Nor was China likely to change its position. Shi said Beijing simply did not believe Trump would risk a military attack on its doorstep, a move experts universally agree would spark a catastrophic conflagration on the Korean peninsula. “They are not going to totally destroy North Korea and risk retaliation with nuclear weapons. He’s only bluffing.”

An editorial in the China Daily took a similarly dim view of what it called Trump’s indulgent and antagonistic finger-pointing at the UN: “His threat to ‘totally destroy’ [North Korea will] ... likely worsen the already volatile situation,” it said.

But Shen Dingli, a foreign affairs expert from Shanghai’s Fudan University, offered a more sympathetic take on Trump’s apparent strategy and said he could see some art in the deal the president was trying to broker.

Shen said Trump’s “confrontational words” were not only being lapped up by the American public but were also starting to affect Beijing’s thinking. “Each time he has threatened China, China has made concessions because China wants to protect its trade with the US,” he said, pointing to China’s recent support for two rounds of UN security council sanctions against North Korea.

US president Donald Trump and Chinese president Xi Jinping meet on the sidelines of the G20 Summit in Hamburg in July.
US president Donald Trump and Chinese president Xi Jinping meet on the sidelines of the G20 Summit in Hamburg in July. Photograph: Reuters

Shen said China did not need to completely capitulate, merely to continue making incremental concessions that would keep the US president at bay and avert a major falling-out between the world’s top two economies. “Trump is a businessman by training. He wants to raise the bar higher to get a good return. [But] he never expects a partner to pay the full cost,” Shen said.

Evidence to support Shen’s theory can be found on page 45 of Trump’s 1987 bestseller The Art of the Deal: “My style of deal-making is quite simple and straightforward.

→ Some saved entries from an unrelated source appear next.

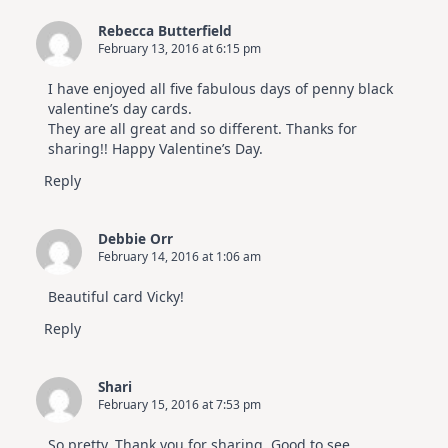
Rebecca Butterfield
February 13, 2016 at 6:15 pm
I have enjoyed all five fabulous days of penny black
valentine’s day cards.
They are all great and so different. Thanks for
sharing!! Happy Valentine’s Day.
Reply
Debbie Orr
February 14, 2016 at 1:06 am
Beautiful card Vicky!
Reply
Shari
February 15, 2016 at 7:53 pm
So pretty. Thank you for sharing. Good to see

I aim very high, and then I just keep pushing and pushing and pushing to get what I’m after,” he writes, adding: “Sometimes I settle for less than I sought, but in most cases I still end up with what I want.”

Such is Trump’s apparent obsession with getting China to help him rein in North Korea, that even his new nickname for Kim Jong-un – “rocket man” – has reportedly been chosen with Beijing in mind.

“It translates clearly into Chinese,” one senior administration official told CNN White House correspondent Jim Acosta after Trump gave the moniker its latest airing at the UN’s headquarters in New York.

The nickname – which translates into “huojian ren” in Mandarin – appeared to have struck a chord on Chinese social media sites, although perhaps not in the way Trump had intended.

Such a cool name: ‘Rocket Man’. It makes Fatty Kim seem like a super hero.

Weibo user

“Such a cool name: ‘Rocket Man’,” one user of Weibo, China’s Twitter, wrote on Wednesday. “It makes Fatty Kim seem like a super hero.”

Glaser said Beijing’s ears would also have pricked up at Trump’s attack on countries that had “faithfully implemented socialism”.

“From the Soviet Union to Cuba to Venezuela, wherever true socialism or communism has been adopted, it has delivered anguish and devastation and failure. Those who preach the tenets of these discredited ideologies only contribute to the continued suffering of the people who live under these cruel systems,” he told the UN.

Those comments would fuel Chinese suspicions and anxieties that, despite reassurances from US secretary of state Rex Tillerson, Trump’s administration was indeed set on regime change in places such as North Korea, Glaser said.

“I think they will conclude that president Trump can potentially do something dangerous and that they have to be careful … I don’t think they rule out the possibility that he could actually launch a military strike.”

That, of course, may be precisely the point.